Читаем Смысл и назначение истории (сборник) полностью

Однако человек не может отказаться от себя. В качестве возможности свободы он либо ее истинное осуществление, либо ее искажение, которое не дает ему покоя. Человек, исказивший себя как свободу, становится в своем корне неразличимым. Он отгорожен формами общения и оборотами речи.

В своем искажении он противостоит свободе. При тайной любви к бытию, возможностью которого он был, он вынужден уничтожать бытие повсюду, где оно ему встречается. Его скрытое благоговение превращается в глубокую ненависть. Он пользуется структурами существования, чтобы ложно используемыми аргументами свободы уничтожить ее мощью аппарата. Сущность свободы — борьба; она стремится не к успокоению, а к обострению, не к невмешательству, а к очевидности. Однако анонимная враждебность к свободе превращает духовную борьбу в искаженную духовность инквизиции: игнорируя самобытие там, где она не может нанести ему удар, отступая повсюду, где ей пришлось бы выступить открыто, она пользуется любой возможностью, чтобы напасть на существование самобытия или уничтожить его приговором публичной власти. Самобытию выносится приговор, его не выслушивают, в него вторгаются: то, что относится к сфере подлинной коммуникации, желание коснуться глубочайших мотивов настроения и поведения, используется здесь посредством предания гласности частной жизни для публичного порицания. К такому инквизиторскому поведению способно лишь предательство собственных возможностей, которое поразительным образом внезапно прорывается то тут, то там в лишенном коммуникаций мире.

При искажении истинное сознание относительности структуры существования и ничтожности свободы перед лицом ее трансценденции превращается в отрицание всего. Тайный яд, неспособный нейтрализоваться посредством структуры существования, наполняет жизнь отрицанием и упреками, а не деятельностью и трудом. Отравленный этим ядом, я всегда хочу, собственно говоря, только иного, не того, что есть, всегда хочу устраниться, чтобы только не нести ответственности. Справедливая критика времени и обстоятельств, в силу того, что они таят в себе угрозу человеку, превращается в удовольствие скептического уничтожения, будто отрицание в устах недееспособных людей уже есть жизнь. Готовность разрушить мир — к чему это приведет, будет видно, во всяком случае к чему-нибудь такому, что также будет достойно разрушения, — такова удобная позиция этого отрицания. Поиски самосознания носят негативный характер, от него отказываются. Однако жизненный инстинкт все-таки заставляет желать — пусть даже в качестве ничто — остаться самим собой. Люди скрывают свои побуждения под видом неумолимой правдивости, которая в своем корне — не что иное, чем ложь. Все продуманное в осознании времени за столетие должно служить мишурой этого отрицающего мнения и высказывания.

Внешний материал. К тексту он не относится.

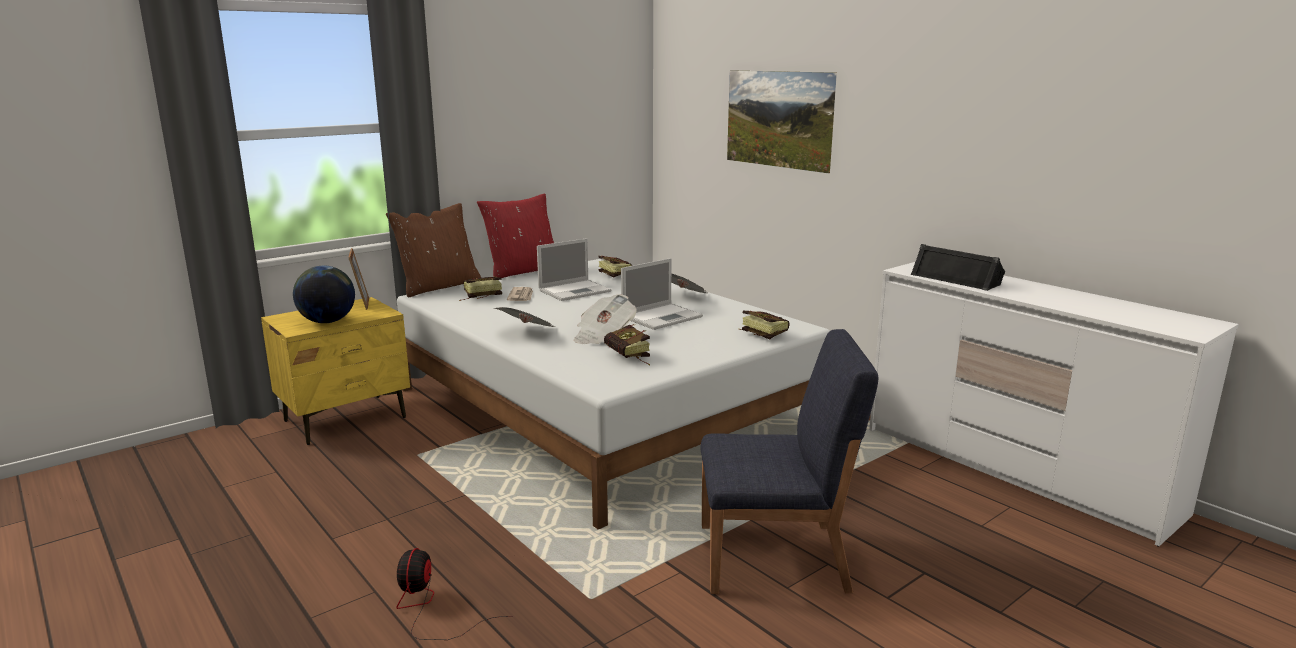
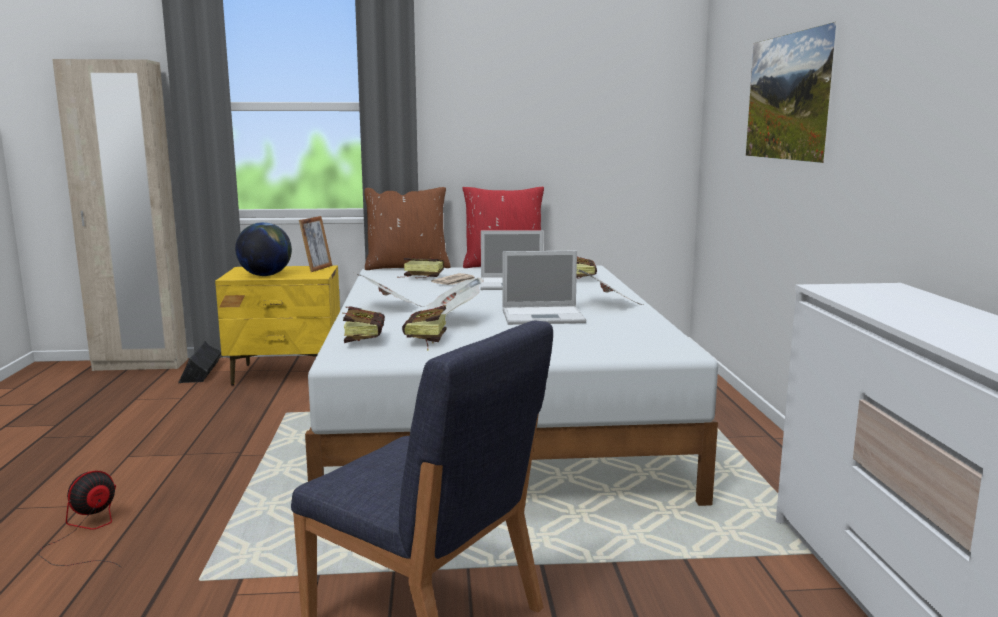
camera: 35 degrees right, 5 degrees down
(149, 452) = (140, 365): none -> beige wardrobe
(761, 334) = (613, 348): book -> book (365, 339)
(956, 279) = (885, 305): black speaker -> black speaker (202, 372)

Софист. Конкретное определение искажения слишком просто. Ибо искажение софистического существования универсально. Там, где оно принято, оно уже вновь изменилось. Софист, возможность которого создана структурой существования в качестве грозного анонимного предзнаменования судьбы человека в будущем, может быть описан только как непрерывное изменение; формулирование сразу же придает ему слишком определенные черты.

В своей как будто само собой разумеющейся естественности он никогда сам не присутствует. Сведущий во всем, он использует по своей прихоти каждую возможность — то одну, то другую.

Он всегда выступает как соучастник, так как хочет присутствовать. Он всячески стремится избежать любого серьезного конфликта, не позволить ему отчетливо проявиться на каком бы то ни было уровне. Маскируясь всесторонней связью, он хочет только существовать и неспособен к подлинной вражде, которая в своей высокой сущности выступает против другой стороны на равном уровне в борьбе за неопределенную судьбу.

Там, где все обращается против него, он готов склоняться и угодничать, но вновь встает во весь рост, как только видит, что опасность миновала. Ему удается найти выход даже там, где все представляется безнадежным. Он повсюду устанавливает связи, ведет себя так, что невозможно не испытать к нему симпатии и не помогать ему. На службе он гибок в отношениях с властью; груб и неверен вдали от власти; патетичен, когда это ни к чему не обязывает; сентиментален, если его воля сломлена.

Там, где он обретает превосходство и прочную позицию, он, только что такой скромный, переходит в наступление против всего, что есть бытие. Маскируясь возмущением, он направляет свою ненависть на благородство человека. Ибо он обращает в ничто все, что встречается на его пути. Он не стоит перед возможностью ничто, он верит в ничто. Встречаясь с бытием, ему необходимо убедиться на свой лад, что это ничто. Поэтому, хотя он все знает, ему чужды почтение, стыд и верность.